Texte fourni -
▬▬▬▬▬▬
LE PAYS RUDE (PARTIE 1 et 2) NOUVELLE BRAN DU EN HOMMAGE A JEAN GIONO (2020 27 01 JANVIER)
Pour les 50 ans de la mort de Jean Giono
Bran du 26 01 2020...
Le Pays Rude.... Parie 1
Je suis homme du Nord et bien peu homme du Sud, j'arpente plus les grèves que les alpages et mes cigales s'appellent des grillons...
Toutefois, cependant, j'aime l'écrivain de Manosque, l'homme du Sud et je le suit dans les méandres labyrinthiques de son imaginaire comme dans ses traversées de garrigues où chaque mot est un cailloux blanc ramassé dans la grande besace mille fois rapiécée du soleil...
C'est un monde de pierres sèches, de montagnes fanées, sans cesse affouillé par une langue de feu qui blanchit la chevelure des vignes autant que celle vieilles et des petits vieux...
▬▬▬▬▬▬
Données de l'exercice -

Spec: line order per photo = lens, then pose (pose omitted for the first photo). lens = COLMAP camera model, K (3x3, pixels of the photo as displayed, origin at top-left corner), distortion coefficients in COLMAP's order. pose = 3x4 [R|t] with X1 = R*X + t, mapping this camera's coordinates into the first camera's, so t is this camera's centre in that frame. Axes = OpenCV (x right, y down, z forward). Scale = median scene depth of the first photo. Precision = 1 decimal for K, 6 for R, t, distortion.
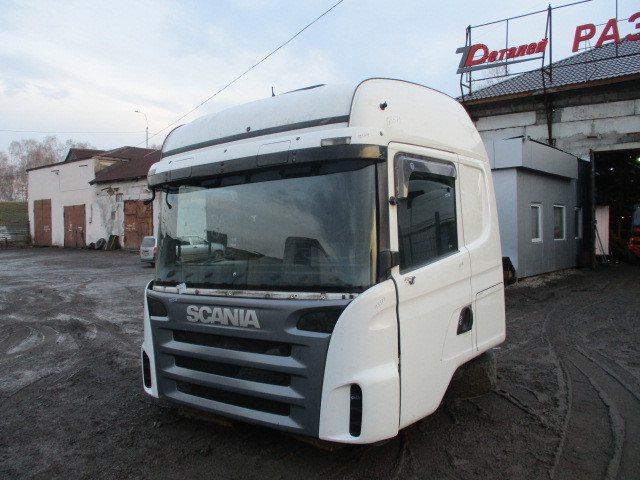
lens RADIAL K [[544.2, 0, 322.2], [0, 544.2, 239.4], [0, 0, 1]] dist [-0.010501, -0.009307]
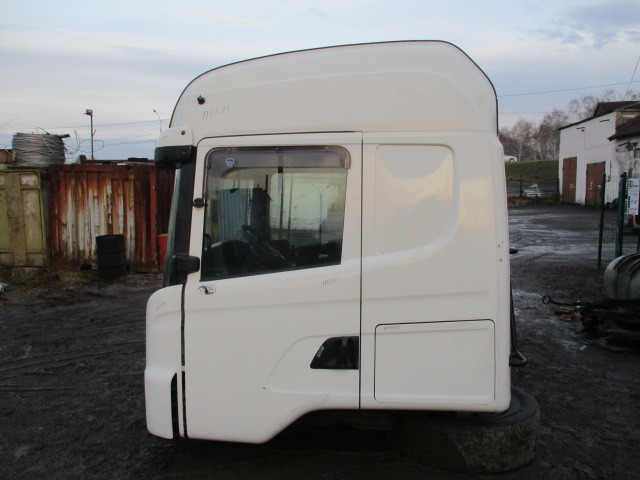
lens RADIAL K [[544.2, 0, 322.2], [0, 544.2, 239.4], [0, 0, 1]] dist [-0.010501, -0.009307]
pose [[0.544851, 0.087662, -0.833938, 0.097935], [-0.016735, 0.995459, 0.093708, -0.009444], [0.838366, -0.037101, 0.543844, 0.063261]]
▬▬▬▬▬▬
Consigne 1 -
D'après le texte en hommage à Giono, expliquez à quelle occasion cette nouvelle a été écrite.
Consigne 2 -
Reproduisez fidèlement le passage du texte en hommage à Giono qui s'ouvre sur les mots « LE PAYS RUDE (PARTIE » et se termine par « s'appellent des grillons... ».

Cadre de réponse 1 -
Elle a été écrite en hommage à Jean Giono, pour les cinquante ans de sa mort.

Cadre de réponse 2 -
LE PAYS RUDE (PARTIE 1 et 2) NOUVELLE BRAN DU EN HOMMAGE A JEAN GIONO (2020 27 01 JANVIER)
Pour les 50 ans de la mort de Jean Giono
Bran du 26 01 2020...
Le Pays Rude.... Parie 1
Je suis homme du Nord et bien peu homme du Sud, j'arpente plus les grèves que les alpages et mes cigales s'appellent des grillons...